On Thu, 4 Sep 2025, 00:06 Chet Ramey, <[email protected]> wrote:
> If you think "significant parts" of the shell's behavior are undocumented,
> either point them out or propose documentation patches.
>
Looking at doc/bash.1, the following are some features which I believe are
intentional, and which yet are undocumented.
Compound statements generally:
• Semicolons are optional between a closing keyword (or symbol) and a
non-initial keyword. By way of example, note the lack of semicolons before
« then », « else », « fi », « do », « done », and « esac »:
*for* x *do if* (( RANDOM %2 )) *then case* $x *in* *) ( echo $x ) *esac
else while* [[ $1 = x ]] *do* echo $y ; *done fi done*
# *for*…*done* is all one line, in case your mailer decides to mangle it.
This might be clearer if “list of commands” was specified as *including* a
terminator, rather than explicitly specifying semicolon each time (which is
misleading, since newline and ampersand are equally valid there).
*Lists* says:
*A list is a sequence of one or more pipelines separated by one of the
operators ;, &, &&, or ||, and optionally terminated by one of ;, &, or
<newline>.*
This “optional” terminator is in fact *required* if the last command in the
list is (a pipeline whose last component is) a simple command, *and* the
following token is not one of « *)* », « *;;* », « *;;&* », or « *;&* ».
And then references to *list* should simply omit any mention of a following
semicolon, other than to refer to this definition.
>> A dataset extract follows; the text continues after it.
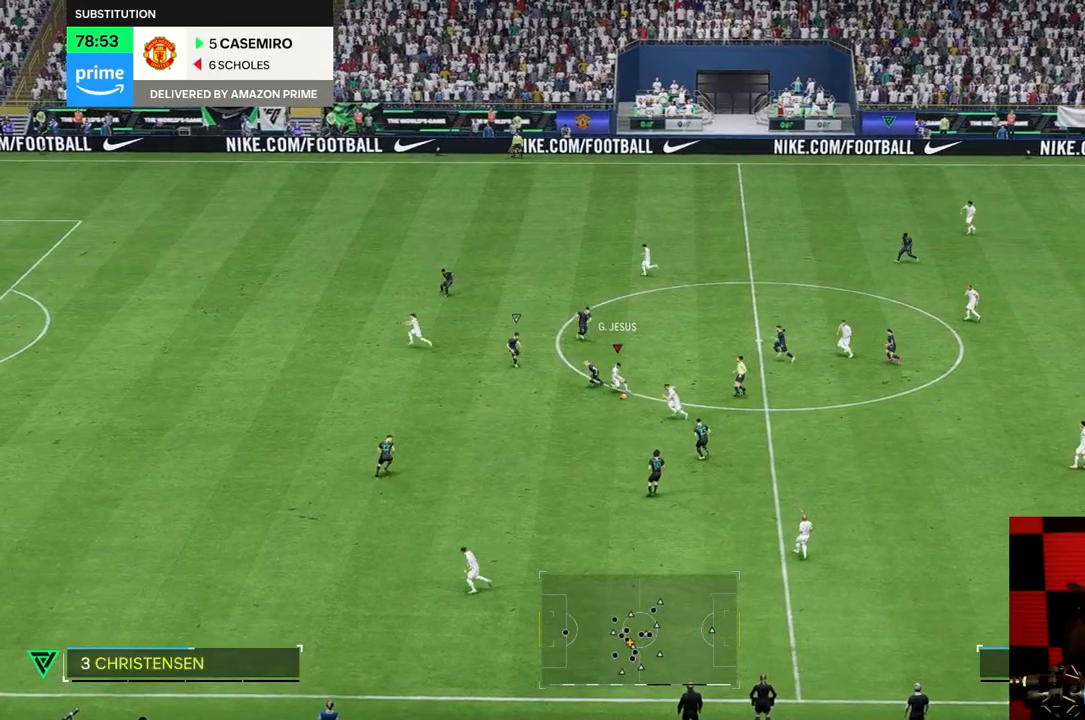
{"buttons": [], "left_stick": "down-left", "right_stick": "center", "events": [[150, "left_stick", "down-left"]]}
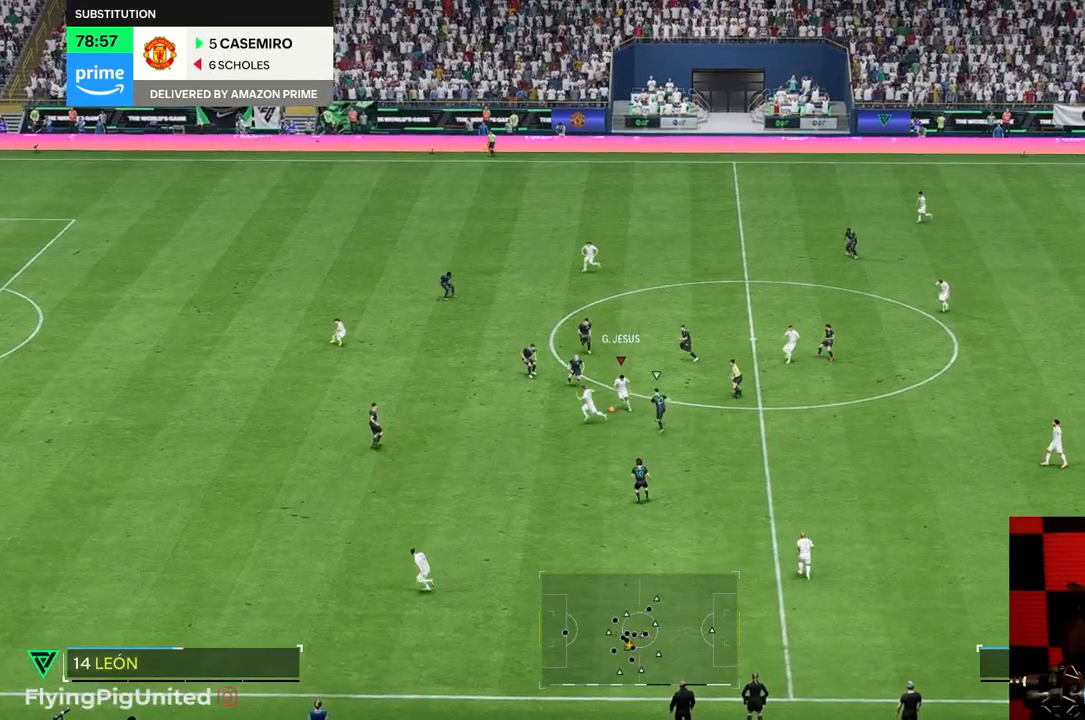
{"buttons": [], "left_stick": "down-left", "right_stick": "center", "events": []}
That said, it might be helpful to rename this *list** to* *command-list* so
as to facilitate defining *word-list* (for use with « *for* *var* *in* … »
and « *select* *var* *in* … », and which likewise includes a trailing
semicolon or newline).
These definitions of *command-list* and *word-list* are, to the best of my
knowledge, the most consistent with the original Bourne shell
grammar, though the terminology used was doubtlessly different.
Arithmetic «for» loops:
*for ((**expr1**;**expr2**;**expr3**))* [*;*] *do* *list* *;* *done*
• After « *continue* », *expr3* will be evaluated and then *expr2*; that's
expected by anyone who writes C, but it's not stated in the manual;
• It notes that “*if any expression is omitted, it behaves as if it
evaluates to 1*”. That seems overly broad, as only *expr2* needs this
qualification; the others can simply be indicated as optional in the
synopsis, like:
*for ((* [*expr1*] *;* [*expr2*] *;* [*expr3*] *))* [*;*] *do*
*command-list* *done*
(using the definition of *command-list* as I suggested above)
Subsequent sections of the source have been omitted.